What this task involves ▸ For the entries below, the expected answer is the line with "Presentazione del libro", the line with "A 6 OTTOBRE 2024", and every line between them, exactly as written, and nothing more.

Input for this task ▸
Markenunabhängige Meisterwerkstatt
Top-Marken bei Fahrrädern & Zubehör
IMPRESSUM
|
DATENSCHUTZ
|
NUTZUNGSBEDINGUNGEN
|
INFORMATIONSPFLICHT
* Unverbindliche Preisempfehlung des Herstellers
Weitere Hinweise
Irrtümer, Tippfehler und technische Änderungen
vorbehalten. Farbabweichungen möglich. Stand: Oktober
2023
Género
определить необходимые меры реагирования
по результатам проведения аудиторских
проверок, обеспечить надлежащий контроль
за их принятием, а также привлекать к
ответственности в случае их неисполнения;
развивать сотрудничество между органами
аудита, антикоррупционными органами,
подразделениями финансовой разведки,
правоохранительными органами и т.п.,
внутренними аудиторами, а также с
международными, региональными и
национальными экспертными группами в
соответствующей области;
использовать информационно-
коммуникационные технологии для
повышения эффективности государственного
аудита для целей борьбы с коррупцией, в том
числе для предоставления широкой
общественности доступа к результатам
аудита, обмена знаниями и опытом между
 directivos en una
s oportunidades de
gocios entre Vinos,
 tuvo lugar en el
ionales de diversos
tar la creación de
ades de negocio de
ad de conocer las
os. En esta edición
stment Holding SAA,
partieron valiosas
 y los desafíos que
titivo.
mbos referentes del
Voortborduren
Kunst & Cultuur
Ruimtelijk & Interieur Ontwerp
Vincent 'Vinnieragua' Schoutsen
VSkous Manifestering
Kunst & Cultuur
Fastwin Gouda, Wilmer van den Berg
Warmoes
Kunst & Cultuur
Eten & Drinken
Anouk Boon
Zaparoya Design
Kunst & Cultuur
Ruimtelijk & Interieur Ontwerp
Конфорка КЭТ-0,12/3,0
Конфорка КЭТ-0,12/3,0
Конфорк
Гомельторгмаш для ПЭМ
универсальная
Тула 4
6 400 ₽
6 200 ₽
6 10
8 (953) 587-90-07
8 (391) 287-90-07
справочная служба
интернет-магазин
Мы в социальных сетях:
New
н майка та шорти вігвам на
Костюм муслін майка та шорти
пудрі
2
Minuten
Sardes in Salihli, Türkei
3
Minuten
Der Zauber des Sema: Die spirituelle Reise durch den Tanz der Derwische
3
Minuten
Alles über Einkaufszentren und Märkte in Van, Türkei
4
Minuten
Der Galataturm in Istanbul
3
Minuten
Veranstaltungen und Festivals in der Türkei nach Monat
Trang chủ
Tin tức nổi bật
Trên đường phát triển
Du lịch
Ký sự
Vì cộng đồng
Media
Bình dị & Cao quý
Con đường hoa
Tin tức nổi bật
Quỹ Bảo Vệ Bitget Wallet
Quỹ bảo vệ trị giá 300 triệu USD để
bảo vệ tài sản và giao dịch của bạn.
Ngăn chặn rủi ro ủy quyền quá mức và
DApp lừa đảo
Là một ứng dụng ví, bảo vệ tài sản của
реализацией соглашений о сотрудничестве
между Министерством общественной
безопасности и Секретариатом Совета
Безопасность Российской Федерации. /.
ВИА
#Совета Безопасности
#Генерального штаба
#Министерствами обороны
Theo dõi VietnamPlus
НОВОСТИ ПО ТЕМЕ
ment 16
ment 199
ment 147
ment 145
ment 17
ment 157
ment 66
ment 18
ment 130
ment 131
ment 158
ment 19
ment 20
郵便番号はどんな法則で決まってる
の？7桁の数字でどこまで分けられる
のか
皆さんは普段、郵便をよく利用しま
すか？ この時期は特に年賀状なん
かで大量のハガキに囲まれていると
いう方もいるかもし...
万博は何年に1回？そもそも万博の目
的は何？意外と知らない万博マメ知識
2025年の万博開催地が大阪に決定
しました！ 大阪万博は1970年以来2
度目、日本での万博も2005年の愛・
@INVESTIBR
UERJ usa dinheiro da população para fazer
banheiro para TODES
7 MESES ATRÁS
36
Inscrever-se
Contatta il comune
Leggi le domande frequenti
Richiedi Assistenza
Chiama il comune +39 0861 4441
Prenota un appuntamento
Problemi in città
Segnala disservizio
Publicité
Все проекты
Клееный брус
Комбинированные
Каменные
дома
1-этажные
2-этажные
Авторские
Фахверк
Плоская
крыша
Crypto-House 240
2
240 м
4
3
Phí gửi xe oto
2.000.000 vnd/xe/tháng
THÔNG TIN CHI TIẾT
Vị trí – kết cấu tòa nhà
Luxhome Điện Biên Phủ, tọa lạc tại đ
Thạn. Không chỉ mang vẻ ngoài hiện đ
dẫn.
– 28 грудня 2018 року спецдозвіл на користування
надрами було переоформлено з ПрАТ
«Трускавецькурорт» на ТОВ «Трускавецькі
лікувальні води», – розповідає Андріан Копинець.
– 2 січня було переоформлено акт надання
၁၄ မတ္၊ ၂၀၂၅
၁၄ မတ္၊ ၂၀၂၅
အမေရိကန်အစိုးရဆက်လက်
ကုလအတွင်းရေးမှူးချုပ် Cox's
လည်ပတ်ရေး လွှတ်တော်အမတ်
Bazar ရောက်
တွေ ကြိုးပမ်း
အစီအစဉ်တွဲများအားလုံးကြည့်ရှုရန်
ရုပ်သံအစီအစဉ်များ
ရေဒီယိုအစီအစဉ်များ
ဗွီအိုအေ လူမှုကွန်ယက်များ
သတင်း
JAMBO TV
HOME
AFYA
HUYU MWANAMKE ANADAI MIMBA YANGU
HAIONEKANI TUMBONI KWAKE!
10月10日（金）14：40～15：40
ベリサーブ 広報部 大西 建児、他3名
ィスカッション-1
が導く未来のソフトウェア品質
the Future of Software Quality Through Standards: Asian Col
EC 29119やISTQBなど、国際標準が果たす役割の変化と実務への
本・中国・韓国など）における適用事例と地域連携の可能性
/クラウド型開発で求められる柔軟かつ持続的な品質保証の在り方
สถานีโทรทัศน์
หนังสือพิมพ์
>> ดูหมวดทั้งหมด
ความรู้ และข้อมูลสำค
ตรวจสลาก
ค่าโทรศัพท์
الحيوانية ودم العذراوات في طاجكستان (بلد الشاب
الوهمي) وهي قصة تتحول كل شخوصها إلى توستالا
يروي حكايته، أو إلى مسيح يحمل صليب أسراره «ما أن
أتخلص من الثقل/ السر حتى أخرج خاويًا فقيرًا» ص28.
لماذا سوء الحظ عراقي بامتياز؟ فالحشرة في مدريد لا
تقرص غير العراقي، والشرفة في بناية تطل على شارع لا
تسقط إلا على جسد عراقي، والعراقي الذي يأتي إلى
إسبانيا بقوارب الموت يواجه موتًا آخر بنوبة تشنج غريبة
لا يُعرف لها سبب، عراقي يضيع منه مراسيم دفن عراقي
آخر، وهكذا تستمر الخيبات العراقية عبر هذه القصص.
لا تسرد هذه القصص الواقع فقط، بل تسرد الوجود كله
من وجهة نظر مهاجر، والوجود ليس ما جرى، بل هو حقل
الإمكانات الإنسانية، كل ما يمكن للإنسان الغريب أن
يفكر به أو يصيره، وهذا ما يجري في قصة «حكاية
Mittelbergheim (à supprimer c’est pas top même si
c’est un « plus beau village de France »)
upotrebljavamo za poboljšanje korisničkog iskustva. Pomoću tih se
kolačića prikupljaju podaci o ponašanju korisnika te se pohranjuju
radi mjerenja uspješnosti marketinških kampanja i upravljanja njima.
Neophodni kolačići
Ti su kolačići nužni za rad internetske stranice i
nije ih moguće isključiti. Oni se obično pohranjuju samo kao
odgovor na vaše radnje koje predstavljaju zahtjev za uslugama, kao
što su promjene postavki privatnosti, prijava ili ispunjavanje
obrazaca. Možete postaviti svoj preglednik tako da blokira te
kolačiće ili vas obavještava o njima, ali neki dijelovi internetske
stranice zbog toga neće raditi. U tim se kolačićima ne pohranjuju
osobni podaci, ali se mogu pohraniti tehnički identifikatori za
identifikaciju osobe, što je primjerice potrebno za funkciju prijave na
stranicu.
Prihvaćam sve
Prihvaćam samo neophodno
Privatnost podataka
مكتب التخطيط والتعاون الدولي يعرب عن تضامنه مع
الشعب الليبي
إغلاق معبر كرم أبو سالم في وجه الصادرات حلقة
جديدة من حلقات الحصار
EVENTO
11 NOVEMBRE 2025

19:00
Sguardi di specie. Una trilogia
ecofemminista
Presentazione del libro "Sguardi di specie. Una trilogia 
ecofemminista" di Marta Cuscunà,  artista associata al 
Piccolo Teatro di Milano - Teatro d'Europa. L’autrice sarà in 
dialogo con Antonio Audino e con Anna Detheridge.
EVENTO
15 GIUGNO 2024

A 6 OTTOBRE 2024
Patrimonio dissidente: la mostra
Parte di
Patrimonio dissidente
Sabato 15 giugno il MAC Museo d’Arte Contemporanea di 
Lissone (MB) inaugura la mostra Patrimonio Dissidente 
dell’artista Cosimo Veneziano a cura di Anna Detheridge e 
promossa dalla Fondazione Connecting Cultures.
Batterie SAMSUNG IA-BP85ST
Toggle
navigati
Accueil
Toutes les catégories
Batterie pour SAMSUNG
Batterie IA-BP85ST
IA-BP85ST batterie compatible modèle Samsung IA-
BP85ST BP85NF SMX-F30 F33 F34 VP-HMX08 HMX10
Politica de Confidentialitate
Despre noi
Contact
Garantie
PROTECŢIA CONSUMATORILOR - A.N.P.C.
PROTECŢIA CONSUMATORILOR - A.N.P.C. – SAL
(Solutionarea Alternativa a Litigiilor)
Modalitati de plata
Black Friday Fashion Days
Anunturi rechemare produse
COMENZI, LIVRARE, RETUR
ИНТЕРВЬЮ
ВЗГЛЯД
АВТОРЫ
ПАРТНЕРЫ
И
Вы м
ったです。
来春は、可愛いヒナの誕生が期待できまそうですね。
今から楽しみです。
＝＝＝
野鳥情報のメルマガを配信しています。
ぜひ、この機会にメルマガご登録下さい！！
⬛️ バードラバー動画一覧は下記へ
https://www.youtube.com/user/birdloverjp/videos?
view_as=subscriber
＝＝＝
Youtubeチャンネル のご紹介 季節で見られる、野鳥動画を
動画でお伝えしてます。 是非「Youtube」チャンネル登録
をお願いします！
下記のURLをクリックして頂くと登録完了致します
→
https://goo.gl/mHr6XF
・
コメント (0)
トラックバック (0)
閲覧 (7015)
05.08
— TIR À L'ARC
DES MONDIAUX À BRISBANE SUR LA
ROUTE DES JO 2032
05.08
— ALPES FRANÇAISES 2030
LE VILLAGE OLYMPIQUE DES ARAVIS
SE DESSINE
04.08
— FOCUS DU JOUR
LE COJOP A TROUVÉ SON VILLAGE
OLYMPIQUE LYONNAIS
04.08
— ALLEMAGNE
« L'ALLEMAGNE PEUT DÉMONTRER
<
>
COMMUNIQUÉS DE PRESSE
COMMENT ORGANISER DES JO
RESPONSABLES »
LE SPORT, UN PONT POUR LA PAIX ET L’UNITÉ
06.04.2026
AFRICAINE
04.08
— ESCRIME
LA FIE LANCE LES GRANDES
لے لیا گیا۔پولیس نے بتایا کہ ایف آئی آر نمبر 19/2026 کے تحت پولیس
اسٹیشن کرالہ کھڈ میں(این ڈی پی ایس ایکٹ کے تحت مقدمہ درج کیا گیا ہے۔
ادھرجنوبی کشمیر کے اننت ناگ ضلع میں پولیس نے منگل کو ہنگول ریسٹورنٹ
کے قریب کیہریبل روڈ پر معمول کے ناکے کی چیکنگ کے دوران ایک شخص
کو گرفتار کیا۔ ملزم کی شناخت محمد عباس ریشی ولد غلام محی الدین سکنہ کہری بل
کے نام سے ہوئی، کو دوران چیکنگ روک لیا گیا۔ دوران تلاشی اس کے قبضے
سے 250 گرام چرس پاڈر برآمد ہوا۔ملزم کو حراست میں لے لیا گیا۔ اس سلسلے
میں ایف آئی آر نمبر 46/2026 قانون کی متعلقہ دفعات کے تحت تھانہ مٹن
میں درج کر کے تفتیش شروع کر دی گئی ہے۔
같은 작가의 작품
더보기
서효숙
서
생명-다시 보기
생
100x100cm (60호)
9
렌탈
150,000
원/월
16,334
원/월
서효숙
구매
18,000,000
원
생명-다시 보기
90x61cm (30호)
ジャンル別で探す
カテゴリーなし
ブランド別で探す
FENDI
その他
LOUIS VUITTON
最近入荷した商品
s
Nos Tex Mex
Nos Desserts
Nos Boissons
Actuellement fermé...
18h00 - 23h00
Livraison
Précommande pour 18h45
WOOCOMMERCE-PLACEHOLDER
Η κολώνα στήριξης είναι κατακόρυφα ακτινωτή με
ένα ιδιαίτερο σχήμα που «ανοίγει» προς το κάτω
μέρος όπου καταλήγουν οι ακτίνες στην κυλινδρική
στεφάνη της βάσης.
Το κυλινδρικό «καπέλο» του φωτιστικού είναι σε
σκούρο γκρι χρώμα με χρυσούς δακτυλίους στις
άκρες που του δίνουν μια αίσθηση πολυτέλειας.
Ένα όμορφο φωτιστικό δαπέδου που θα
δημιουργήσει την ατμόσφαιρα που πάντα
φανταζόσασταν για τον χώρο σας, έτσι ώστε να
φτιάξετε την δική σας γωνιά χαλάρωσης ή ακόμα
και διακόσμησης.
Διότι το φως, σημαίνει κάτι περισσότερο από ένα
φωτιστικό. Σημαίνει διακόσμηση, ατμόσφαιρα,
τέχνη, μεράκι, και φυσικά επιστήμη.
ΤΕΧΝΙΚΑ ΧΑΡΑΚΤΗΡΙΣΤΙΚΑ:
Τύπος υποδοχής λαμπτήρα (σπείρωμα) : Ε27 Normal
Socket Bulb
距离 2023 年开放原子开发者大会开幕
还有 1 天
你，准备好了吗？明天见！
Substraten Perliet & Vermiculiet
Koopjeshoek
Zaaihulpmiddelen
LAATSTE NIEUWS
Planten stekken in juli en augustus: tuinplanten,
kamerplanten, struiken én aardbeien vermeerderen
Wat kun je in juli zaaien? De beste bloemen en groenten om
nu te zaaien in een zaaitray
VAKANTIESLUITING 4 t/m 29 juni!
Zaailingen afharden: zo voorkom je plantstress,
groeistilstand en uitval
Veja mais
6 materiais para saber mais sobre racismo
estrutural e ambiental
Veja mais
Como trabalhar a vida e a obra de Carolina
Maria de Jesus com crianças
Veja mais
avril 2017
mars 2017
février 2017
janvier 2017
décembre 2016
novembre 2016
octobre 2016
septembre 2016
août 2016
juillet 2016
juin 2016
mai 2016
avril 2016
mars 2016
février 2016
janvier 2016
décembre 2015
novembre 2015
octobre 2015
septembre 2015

Result of the task ▸
Presentazione del libro "Sguardi di specie. Una trilogia 
ecofemminista" di Marta Cuscunà,  artista associata al 
Piccolo Teatro di Milano - Teatro d'Europa. L’autrice sarà in 
dialogo con Antonio Audino e con Anna Detheridge.
EVENTO
15 GIUGNO 2024

A 6 OTTOBRE 2024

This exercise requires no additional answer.